「近年は、人里離れた場所でもインターネットが整備されているので、旅をしながらでも常に友人や仲間とつながり、ネット中継などもするため、一人旅でも孤独感がありません。そのため、わざわざ密な場所に行く必要がないのです。そうしたトレンドを受け止めつつ、新型コロナウイルス禍を回避するために観光業界が編み出そうとしているのが、人混みをつくらない観光なのです」(前出・観光業界関係者)

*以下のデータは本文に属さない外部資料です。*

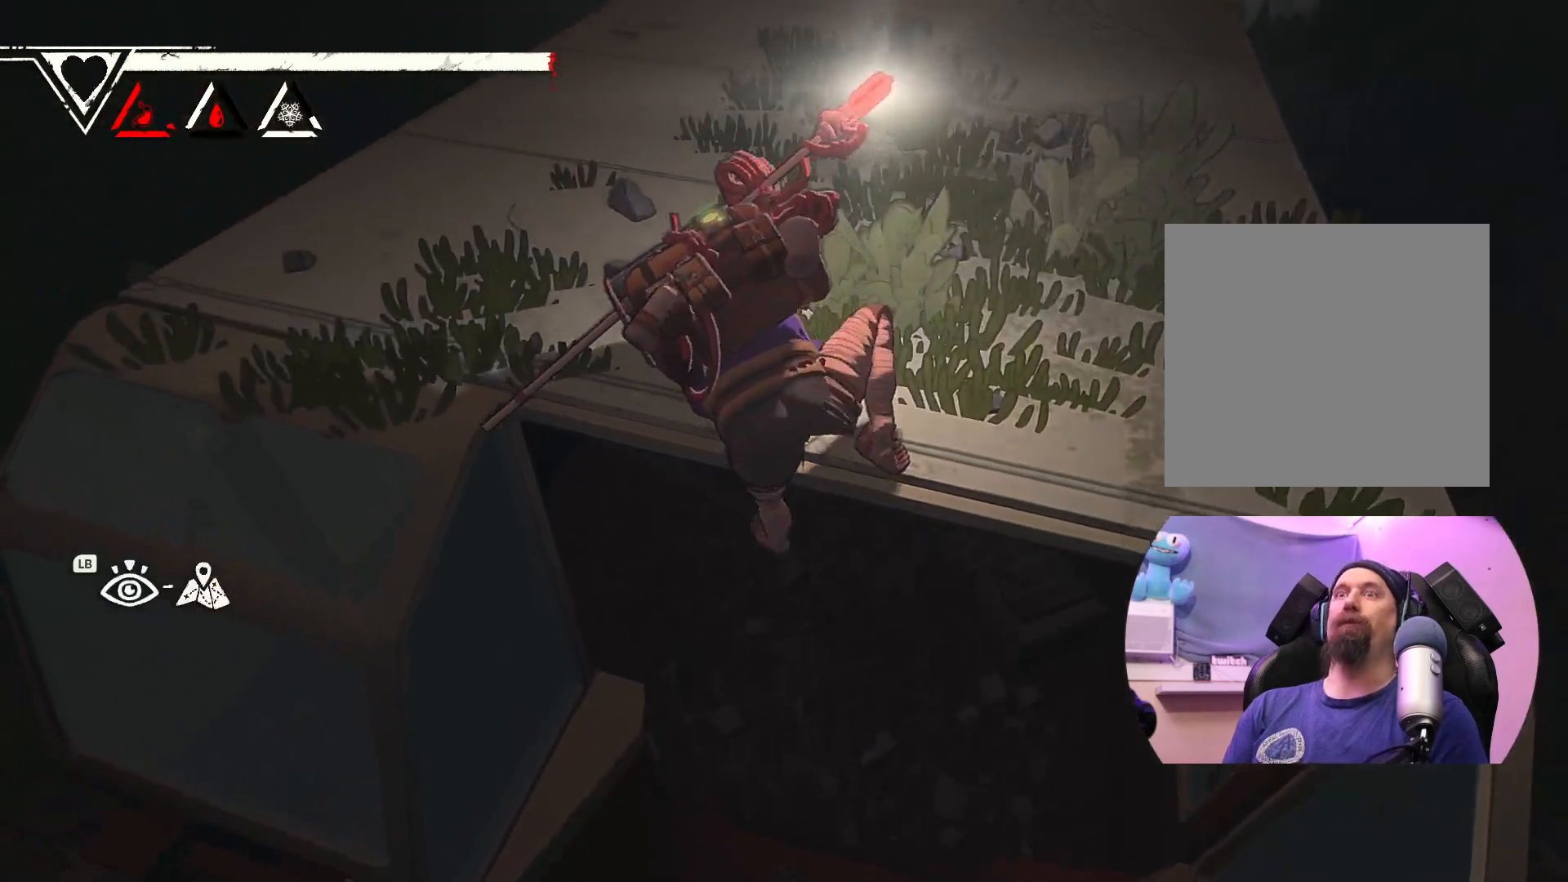
{"buttons": [], "left_stick": "left", "right_stick": "center", "events": []}
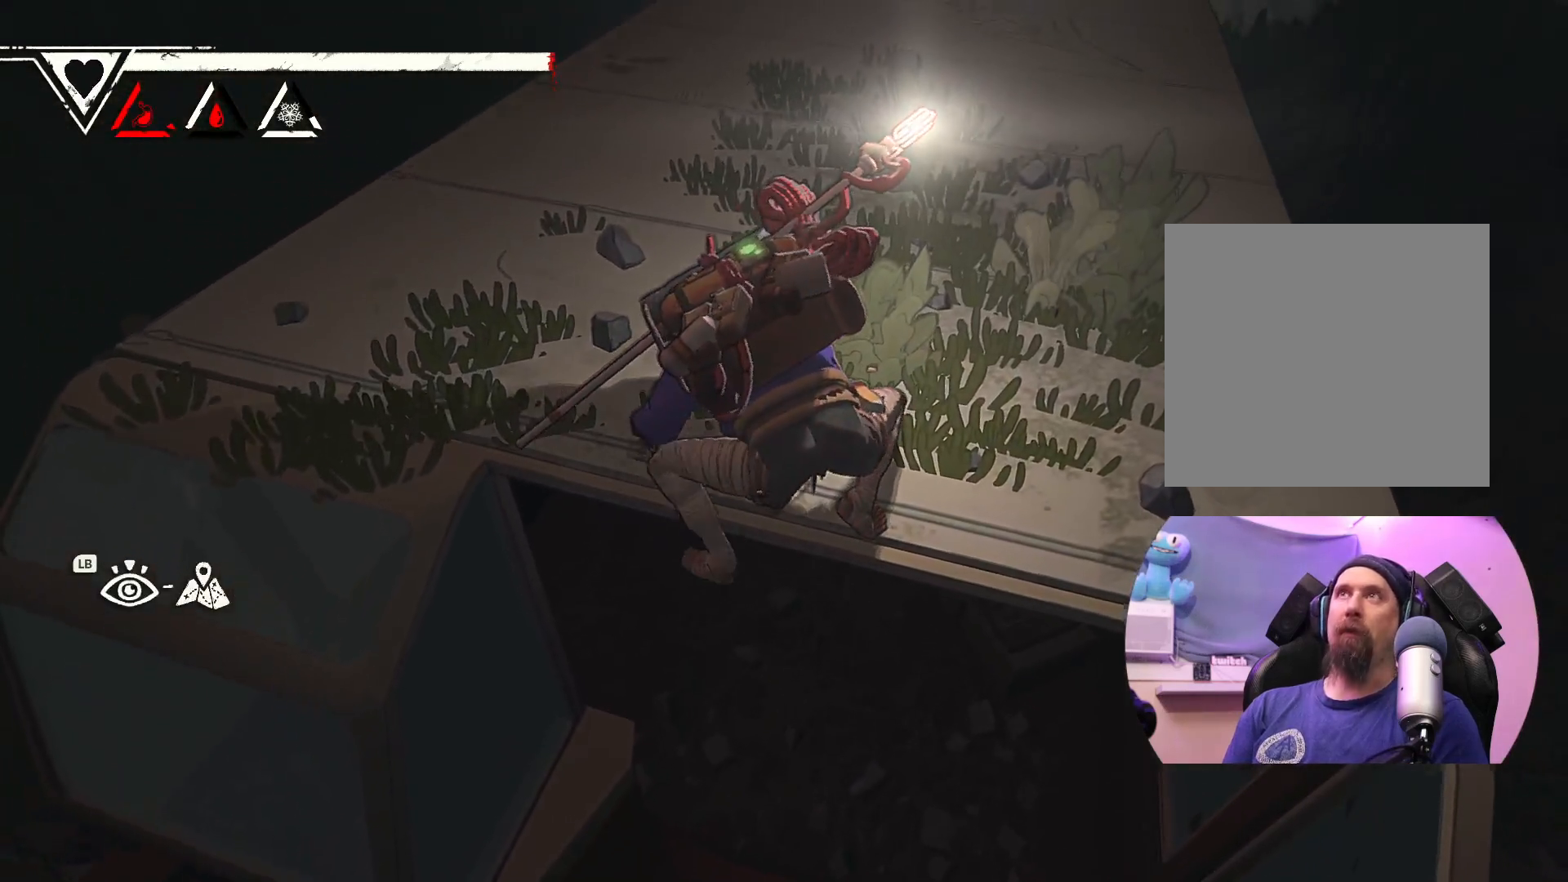
{"buttons": [], "left_stick": "center", "right_stick": "center", "events": [[283, "left_stick", "center"]]}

これまでの観光地や観光名所は、人をたくさん集めることで成り立ってきた。人を集めない観光は、これまでの逆の発想ということになる。
「ネット利用によって人里離れた秘境でも孤独感がないため、人のいる・いないといった基準で観光地を決めない傾向にあるようです。加えて、最近は人里離れた秘境のほうが“インスタ映え”するので、積極的に足を運ぶ傾向があると感じています。問題は、それをどうビジネスとして成り立たせるのかという点。まだ、観光業界全体でも手探りは続いていますが、新たなビジネスチャンスではないかと考えています」(前出・観光業界関係者)
コロナ禍により、新しい生活様式が盛んに提唱されるようになったが、「孤」という新たな旅行トレンドをも生み出しそうとしている。